(Stored data)
--------

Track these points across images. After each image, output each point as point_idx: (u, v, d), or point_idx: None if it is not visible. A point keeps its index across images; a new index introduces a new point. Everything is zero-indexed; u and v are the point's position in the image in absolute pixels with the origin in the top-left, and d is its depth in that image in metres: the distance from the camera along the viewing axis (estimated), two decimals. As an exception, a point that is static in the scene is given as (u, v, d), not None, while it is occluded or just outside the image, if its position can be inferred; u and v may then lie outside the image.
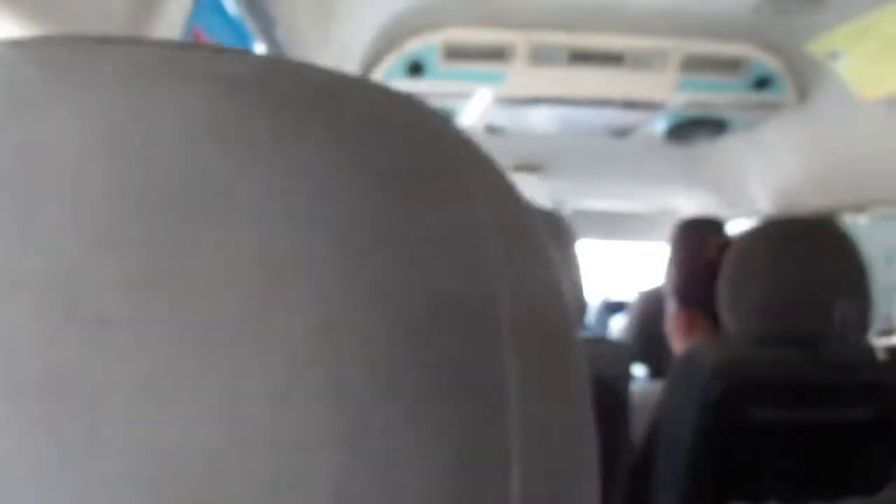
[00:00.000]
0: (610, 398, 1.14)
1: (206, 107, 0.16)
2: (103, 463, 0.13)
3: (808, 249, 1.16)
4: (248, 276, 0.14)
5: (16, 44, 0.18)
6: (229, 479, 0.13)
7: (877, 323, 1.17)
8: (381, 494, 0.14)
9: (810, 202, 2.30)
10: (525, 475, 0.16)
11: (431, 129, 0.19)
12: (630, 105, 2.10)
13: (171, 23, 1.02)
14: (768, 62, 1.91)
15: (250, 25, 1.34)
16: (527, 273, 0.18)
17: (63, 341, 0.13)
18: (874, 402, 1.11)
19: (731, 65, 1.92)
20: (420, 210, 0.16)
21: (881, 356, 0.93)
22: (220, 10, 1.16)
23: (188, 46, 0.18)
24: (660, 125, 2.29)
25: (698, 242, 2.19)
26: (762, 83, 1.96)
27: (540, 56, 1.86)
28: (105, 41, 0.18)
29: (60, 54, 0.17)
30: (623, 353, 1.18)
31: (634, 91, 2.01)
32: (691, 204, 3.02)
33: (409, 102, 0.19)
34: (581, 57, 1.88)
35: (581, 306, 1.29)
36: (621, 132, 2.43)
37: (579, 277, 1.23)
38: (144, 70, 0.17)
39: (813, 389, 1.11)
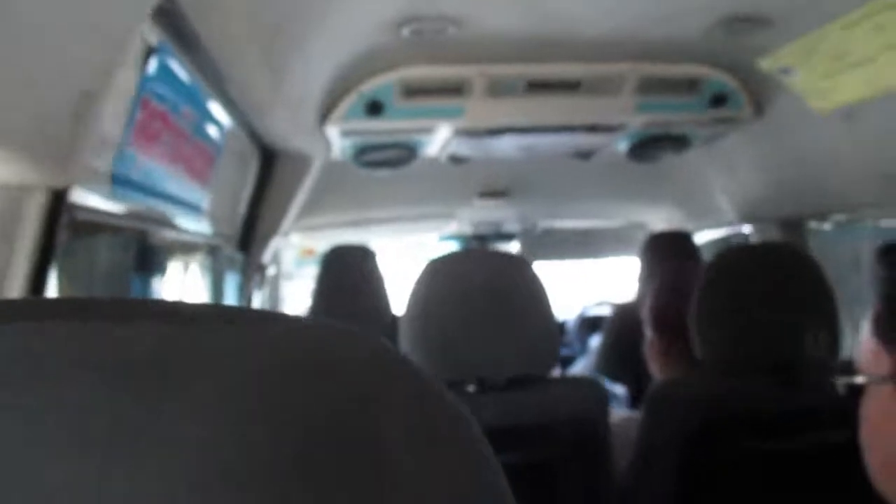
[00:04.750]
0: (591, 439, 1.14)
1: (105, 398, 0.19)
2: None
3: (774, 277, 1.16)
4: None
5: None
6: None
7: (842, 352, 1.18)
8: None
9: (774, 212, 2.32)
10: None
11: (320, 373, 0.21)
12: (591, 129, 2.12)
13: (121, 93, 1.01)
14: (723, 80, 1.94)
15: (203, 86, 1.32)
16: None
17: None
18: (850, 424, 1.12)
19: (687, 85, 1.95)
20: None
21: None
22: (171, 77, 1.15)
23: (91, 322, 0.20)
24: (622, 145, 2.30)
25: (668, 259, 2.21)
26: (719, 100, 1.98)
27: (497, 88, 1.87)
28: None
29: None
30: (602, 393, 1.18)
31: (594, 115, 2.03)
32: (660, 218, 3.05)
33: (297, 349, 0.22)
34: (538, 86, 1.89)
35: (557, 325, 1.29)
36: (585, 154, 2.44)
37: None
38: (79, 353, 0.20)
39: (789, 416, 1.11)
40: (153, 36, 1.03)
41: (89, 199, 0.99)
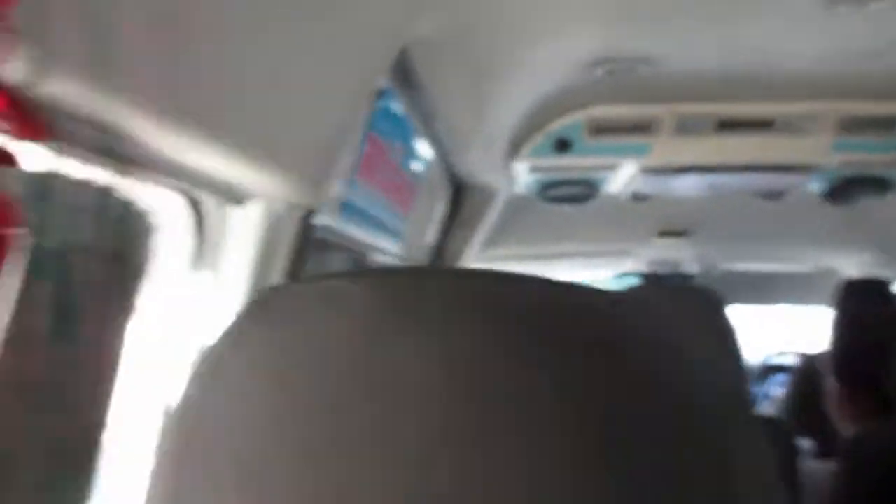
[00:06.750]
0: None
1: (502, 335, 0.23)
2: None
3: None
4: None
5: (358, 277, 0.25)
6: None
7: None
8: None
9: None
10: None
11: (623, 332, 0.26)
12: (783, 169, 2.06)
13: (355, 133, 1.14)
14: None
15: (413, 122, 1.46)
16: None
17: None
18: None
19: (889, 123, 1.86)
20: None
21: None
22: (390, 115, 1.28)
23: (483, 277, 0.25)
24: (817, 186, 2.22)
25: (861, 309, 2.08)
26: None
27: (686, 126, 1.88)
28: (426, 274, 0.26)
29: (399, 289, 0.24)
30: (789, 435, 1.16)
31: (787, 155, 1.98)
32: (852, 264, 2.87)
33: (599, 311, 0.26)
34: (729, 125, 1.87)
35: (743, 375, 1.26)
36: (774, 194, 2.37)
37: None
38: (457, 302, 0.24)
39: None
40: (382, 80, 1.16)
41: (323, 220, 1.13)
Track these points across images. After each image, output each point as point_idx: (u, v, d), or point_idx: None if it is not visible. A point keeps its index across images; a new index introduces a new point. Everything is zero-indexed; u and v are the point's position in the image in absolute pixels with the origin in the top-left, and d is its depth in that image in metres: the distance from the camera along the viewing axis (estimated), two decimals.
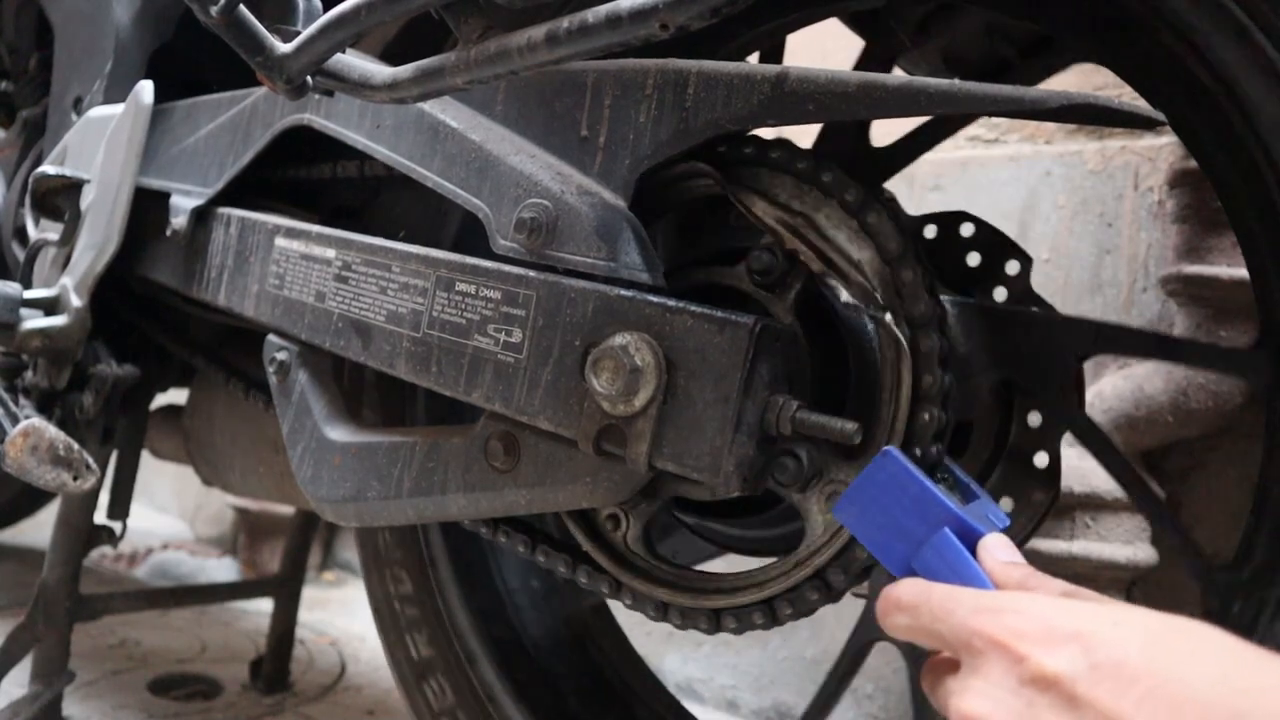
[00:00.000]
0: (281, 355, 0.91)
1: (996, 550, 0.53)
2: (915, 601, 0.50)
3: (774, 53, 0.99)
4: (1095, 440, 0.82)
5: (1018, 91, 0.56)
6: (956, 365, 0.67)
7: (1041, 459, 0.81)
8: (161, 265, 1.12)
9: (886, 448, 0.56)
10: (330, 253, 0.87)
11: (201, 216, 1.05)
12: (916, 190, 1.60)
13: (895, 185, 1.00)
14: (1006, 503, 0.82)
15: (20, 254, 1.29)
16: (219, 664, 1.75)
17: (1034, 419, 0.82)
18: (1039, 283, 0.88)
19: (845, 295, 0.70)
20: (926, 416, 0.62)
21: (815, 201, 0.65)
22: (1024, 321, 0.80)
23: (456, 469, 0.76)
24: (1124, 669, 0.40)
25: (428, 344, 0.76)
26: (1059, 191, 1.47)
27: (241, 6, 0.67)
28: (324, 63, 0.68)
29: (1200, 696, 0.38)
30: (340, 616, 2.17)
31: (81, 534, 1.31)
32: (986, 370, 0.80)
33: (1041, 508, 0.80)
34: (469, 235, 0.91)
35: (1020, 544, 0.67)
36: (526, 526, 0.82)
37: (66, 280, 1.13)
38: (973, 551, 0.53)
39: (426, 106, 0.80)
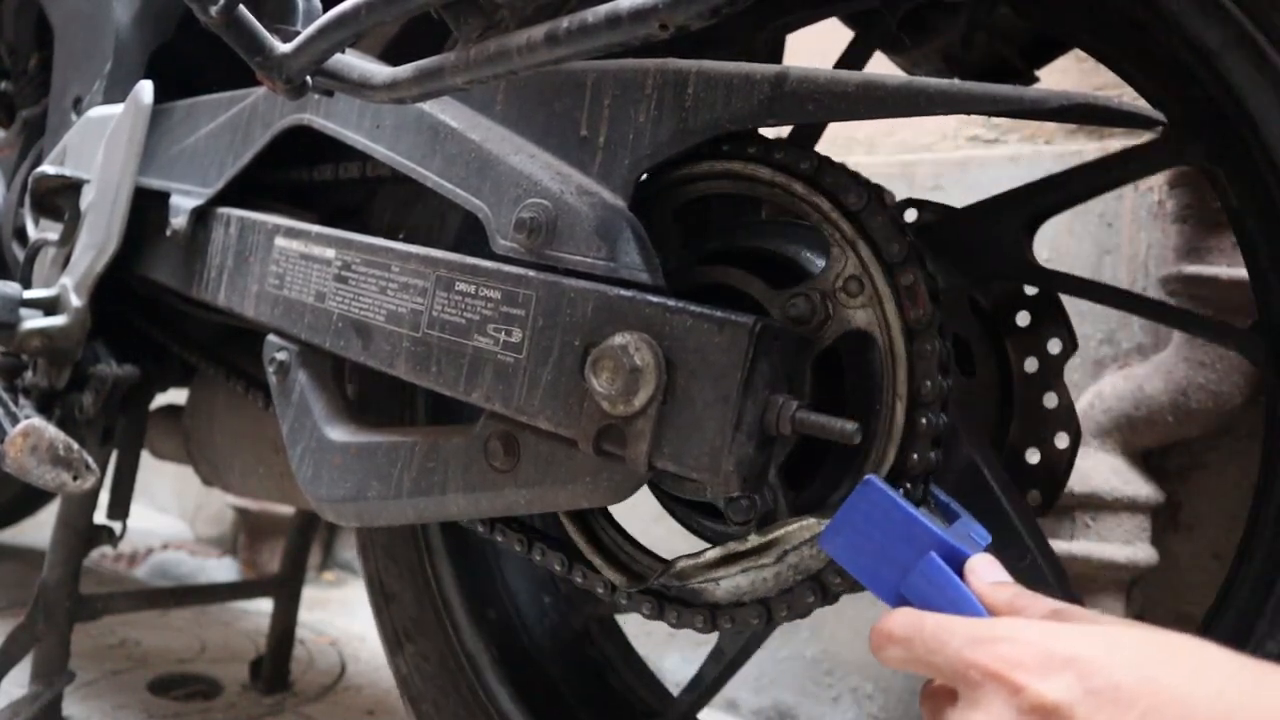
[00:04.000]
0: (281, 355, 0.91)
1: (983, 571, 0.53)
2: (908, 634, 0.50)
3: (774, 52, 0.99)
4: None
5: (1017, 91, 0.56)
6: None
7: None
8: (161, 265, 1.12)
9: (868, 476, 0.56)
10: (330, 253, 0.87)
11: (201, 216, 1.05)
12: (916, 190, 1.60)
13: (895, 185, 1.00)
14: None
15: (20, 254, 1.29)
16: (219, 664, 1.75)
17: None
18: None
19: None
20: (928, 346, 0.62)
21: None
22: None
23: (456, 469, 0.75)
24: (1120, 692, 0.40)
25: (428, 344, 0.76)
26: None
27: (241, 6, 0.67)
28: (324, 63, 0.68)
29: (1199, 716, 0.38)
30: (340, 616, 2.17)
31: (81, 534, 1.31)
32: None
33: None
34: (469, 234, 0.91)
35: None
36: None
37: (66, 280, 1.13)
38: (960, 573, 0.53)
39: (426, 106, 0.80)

--------

> _Exercise aim_: Find the line with "35: (1020, 544, 0.67)". Return it and each line after it through the end of the data, exactly, without pictures.

> _Task output_:
35: (1020, 544, 0.67)
36: (526, 526, 0.82)
37: (66, 280, 1.13)
38: (973, 551, 0.53)
39: (426, 106, 0.80)
[00:04.000]
0: (281, 355, 0.91)
1: (983, 571, 0.53)
2: (908, 634, 0.50)
3: (774, 52, 0.99)
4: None
5: (1017, 91, 0.56)
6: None
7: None
8: (161, 265, 1.12)
9: (868, 476, 0.56)
10: (330, 253, 0.87)
11: (201, 216, 1.05)
12: (916, 190, 1.60)
13: (895, 185, 1.00)
14: None
15: (20, 254, 1.29)
16: (219, 664, 1.75)
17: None
18: None
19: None
20: (928, 346, 0.62)
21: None
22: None
23: (456, 469, 0.75)
24: (1120, 692, 0.40)
25: (428, 344, 0.76)
26: None
27: (241, 6, 0.67)
28: (324, 63, 0.68)
29: (1199, 716, 0.38)
30: (340, 616, 2.17)
31: (81, 534, 1.31)
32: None
33: None
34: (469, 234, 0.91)
35: None
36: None
37: (66, 280, 1.13)
38: (960, 573, 0.53)
39: (426, 106, 0.80)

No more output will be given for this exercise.